In base a quanto riportato da Nature, il primo coronavirus sarebbe nato tra i 10mila e i 300milioni di anni fa, dal quale successivamente sono derivate dozzine di ceppi, sette dei quali in grado di infettare l'uomo. Quattro sono responsabili del comune raffreddore, dei quali OC43 e HKU1 provenienti dai roditori e 229E e NL63 dai pipistrelli. Gli altri tre, tutti legati ai mammiferi alati, sono proprio quelli responsabili di SARS, MERS e COVID-19. Il SARS-CoV-2 condivide ben il 96 percento del proprio profilo genetico con quello di un coronavirus presente in un pipistrello della famiglia Rinolophus che vive in una caverna dello Yunnan, tuttavia, nonostante la notevole somiglianza, presenta una componente della Proteina S o Spike (che usa per invadere le cellule umane attraverso il recettore ACE2) affine a quella rilevata nel pangolino, un mammifero portato sull'orlo dell'estinzione per la sua carne e le squame, utilizzate nella medicina tradizionale asiatica. Si ritiene che il pangolino sia la specie intermedia che ha permesso il passaggio del patogeno all'uomo.

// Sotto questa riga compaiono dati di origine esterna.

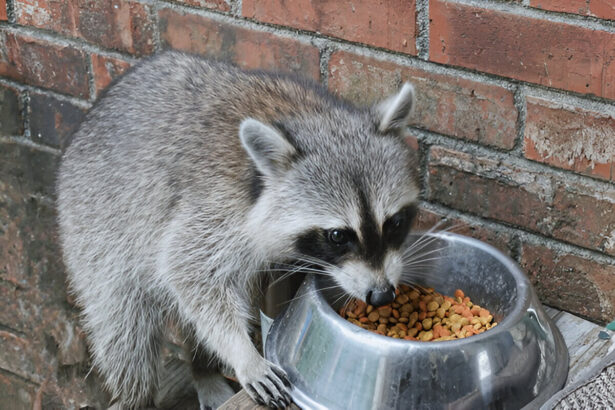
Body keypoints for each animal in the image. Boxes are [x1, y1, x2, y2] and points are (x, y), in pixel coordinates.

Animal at [57, 49, 422, 408]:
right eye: (338, 236)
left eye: (394, 223)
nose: (382, 295)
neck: (314, 117)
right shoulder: (214, 206)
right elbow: (186, 269)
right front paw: (244, 354)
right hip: (94, 230)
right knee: (125, 333)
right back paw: (137, 395)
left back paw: (202, 368)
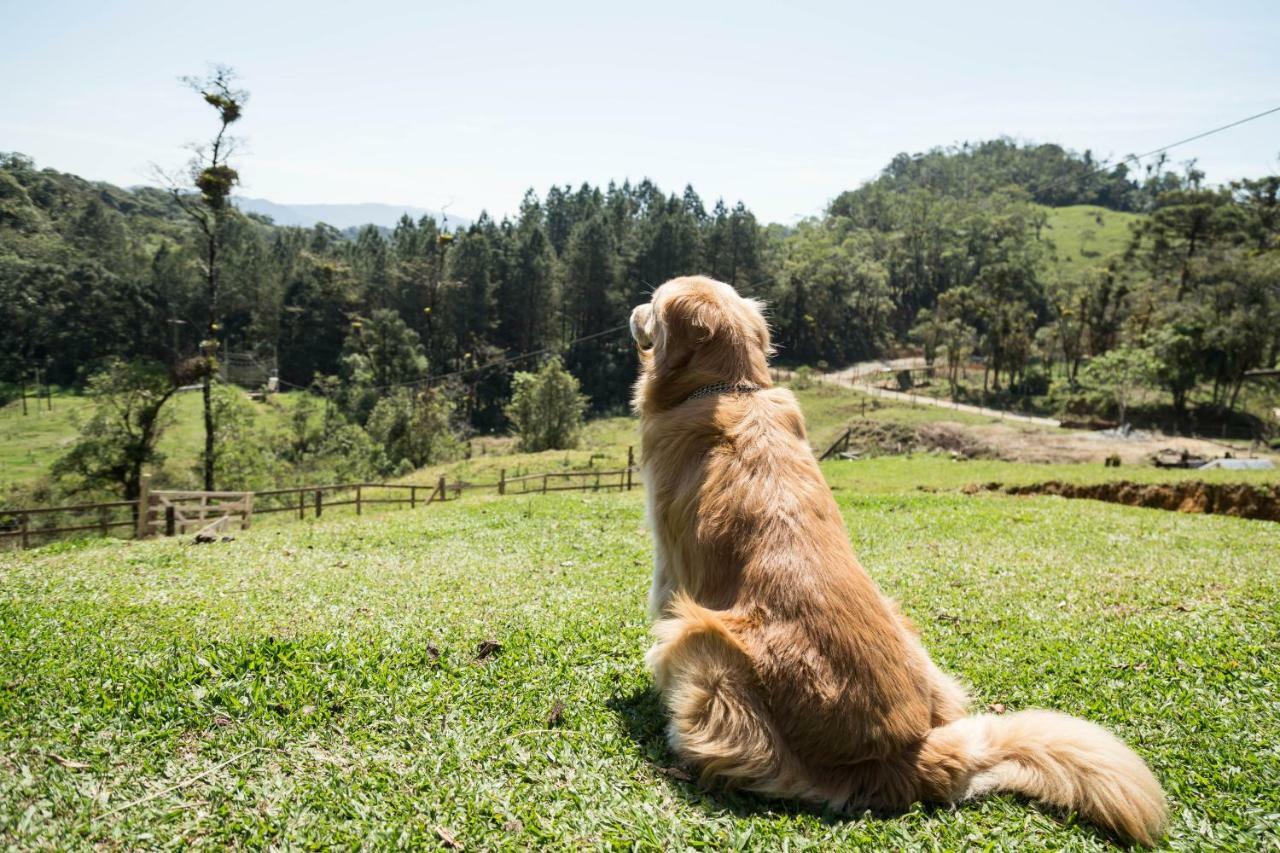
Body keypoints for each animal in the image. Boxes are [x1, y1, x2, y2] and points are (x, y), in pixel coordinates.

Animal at [632, 275, 1172, 840]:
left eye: (653, 302)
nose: (632, 310)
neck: (730, 389)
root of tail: (907, 753)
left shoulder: (669, 562)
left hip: (701, 645)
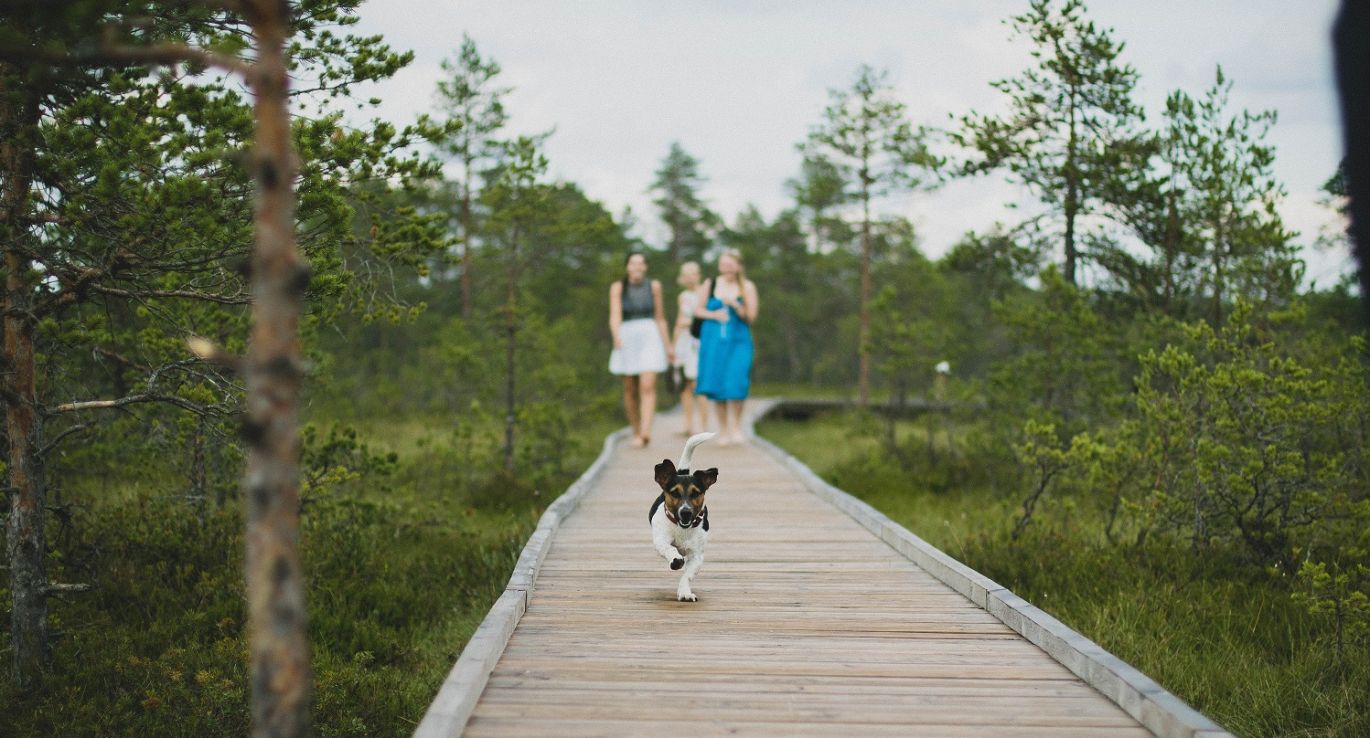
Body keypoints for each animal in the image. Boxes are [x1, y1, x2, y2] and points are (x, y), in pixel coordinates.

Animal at [649, 432, 723, 599]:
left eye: (695, 493)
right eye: (675, 493)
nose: (686, 512)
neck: (682, 528)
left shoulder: (697, 556)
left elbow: (687, 575)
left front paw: (684, 592)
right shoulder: (660, 540)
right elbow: (670, 550)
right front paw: (676, 560)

Poiché i virus possono balzare tra una specie e l'altra attraverso le mutazioni, e trovano terreno fertile nei mercati umidi dove gli animali selvatici vengono ammassati e macellati (con pus, sangue e deiezioni che si mescolano), è verosimile che il patogeno sia passato dai pipistrelli al pangolino in un contesto del genere, fino a quando non si è determinato anche lo spillover, il passaggio all'uomo.

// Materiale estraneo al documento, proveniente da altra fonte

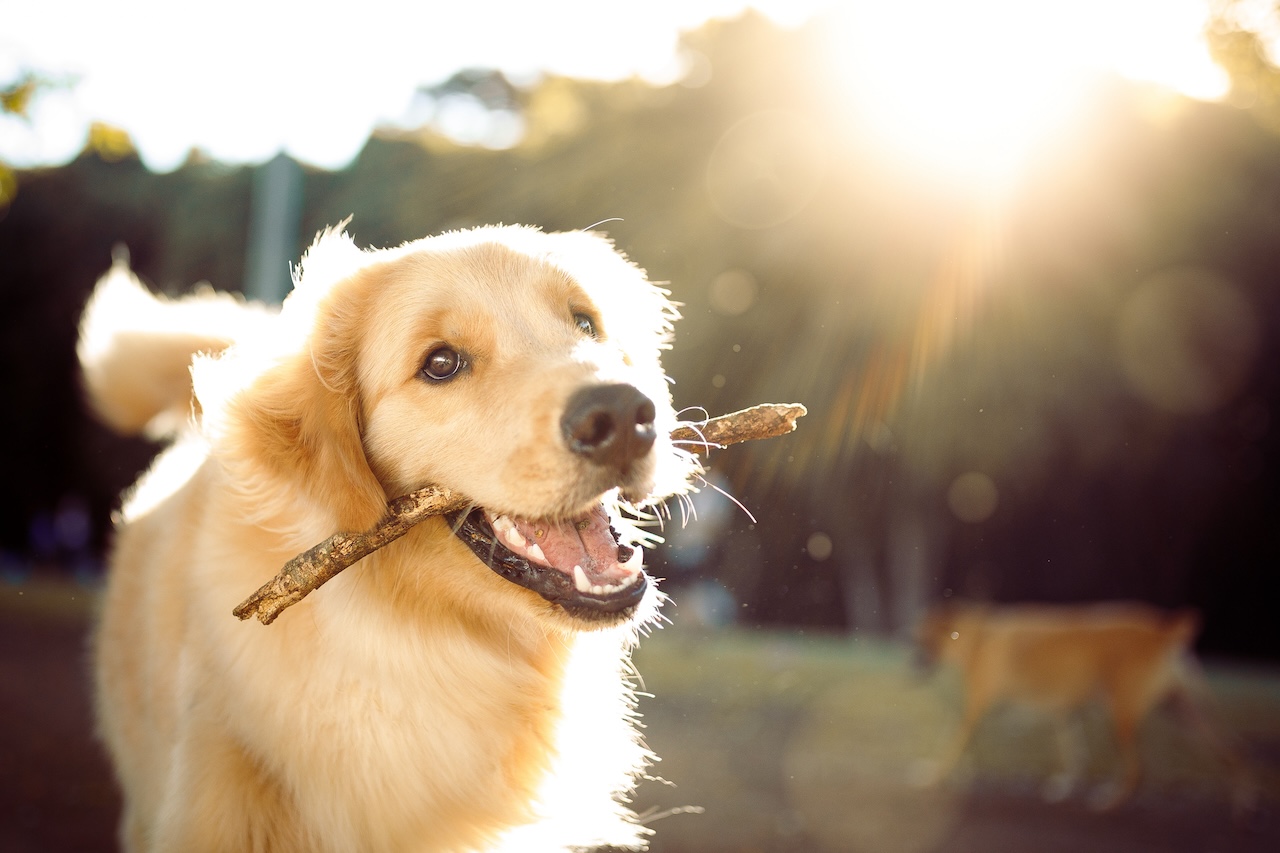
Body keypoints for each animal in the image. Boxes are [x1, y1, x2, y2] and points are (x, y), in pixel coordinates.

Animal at [916, 594, 1254, 809]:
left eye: (924, 640)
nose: (914, 662)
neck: (978, 637)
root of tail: (1162, 631)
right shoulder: (1065, 714)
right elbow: (1074, 754)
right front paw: (1062, 788)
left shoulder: (974, 711)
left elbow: (952, 742)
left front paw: (933, 776)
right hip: (1185, 711)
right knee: (1232, 749)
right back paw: (1244, 803)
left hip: (1120, 713)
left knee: (1138, 769)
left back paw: (1108, 802)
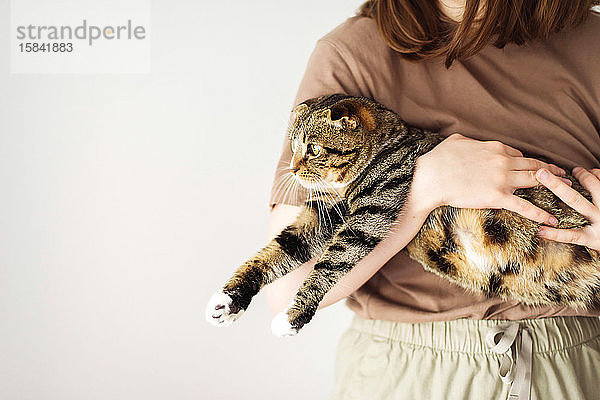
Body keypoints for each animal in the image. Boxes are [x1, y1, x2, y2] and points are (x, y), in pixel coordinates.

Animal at [204, 93, 596, 334]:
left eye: (312, 149)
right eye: (293, 145)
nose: (293, 168)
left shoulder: (368, 216)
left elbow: (328, 265)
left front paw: (293, 317)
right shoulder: (323, 215)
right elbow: (275, 253)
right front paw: (230, 299)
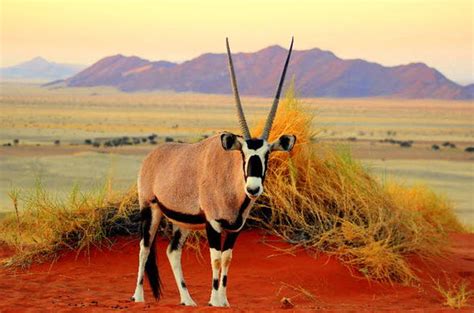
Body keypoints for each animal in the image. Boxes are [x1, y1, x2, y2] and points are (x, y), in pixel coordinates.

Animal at [131, 37, 294, 306]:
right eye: (243, 154)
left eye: (267, 155)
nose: (253, 188)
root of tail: (152, 156)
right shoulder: (213, 224)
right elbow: (215, 259)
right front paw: (216, 301)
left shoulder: (235, 228)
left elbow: (226, 259)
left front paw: (223, 301)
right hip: (150, 208)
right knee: (144, 248)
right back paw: (138, 296)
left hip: (182, 221)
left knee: (172, 251)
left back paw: (187, 300)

In base alla ricerca “Evolutionary origins of the SARS-CoV-2 sarbecovirus lineage responsible for the COVID-19 pandemic” citata da Nature e non ancora sottoposta a revisione paritaria, il lignaggio del coronavirus che ha portato allo sviluppo del SARS-CoV-2 si è separato più di 140 anni fa da quello che oggi si osserva nei pangolini, mentre negli ultimi 40-70 anni si è separato anche da quello dei pipistrelli, che ha perso la componente della Proteina S. Negli ultimi decenni il virus sarebbe dunque rimasto nascosto tra gli animali, sviluppando le mutazioni (casuali) che hanno favorito il passaggio all'uomo non appena se n'è presentata l'occasione. “Se osserviamo l’evoluzione del virus nei pipistrelli e cosa c’è là fuori adesso, le evidenze scientifiche indicano fortemente che il virus non avrebbe potuto essere manipolato in modo artificiale o deliberato”, ha dichiarato il dottor Anthony Fauci, infettivologo di fama internazionale e a capo della task force voluta dalla Casa Bianca per contrastare l'emergenza coronavirus.
Secondo il professor Rasmus Nielsen, biologo evoluzionista dell'Università della California di Berkeley, a causa dei processi di ricombinazione genetica verificatisi negli animali selvatici, in natura potrebbero esserci altri coronavirus portatori della Proteina S in grado di infettare l'uomo, e dunque di dar vita ad altre catastrofiche pandemie. Per questo motivo è fondamentale un attento monitoraggio della situazione e di tutti i fattori che potrebbero concorrere allo spillover. Non a caso in molti stanno chiedendo la chiusura dei mercati umidi come quello di Wuhan, dove si ritiene sia avvenuto il passaggio del virus all'uomo.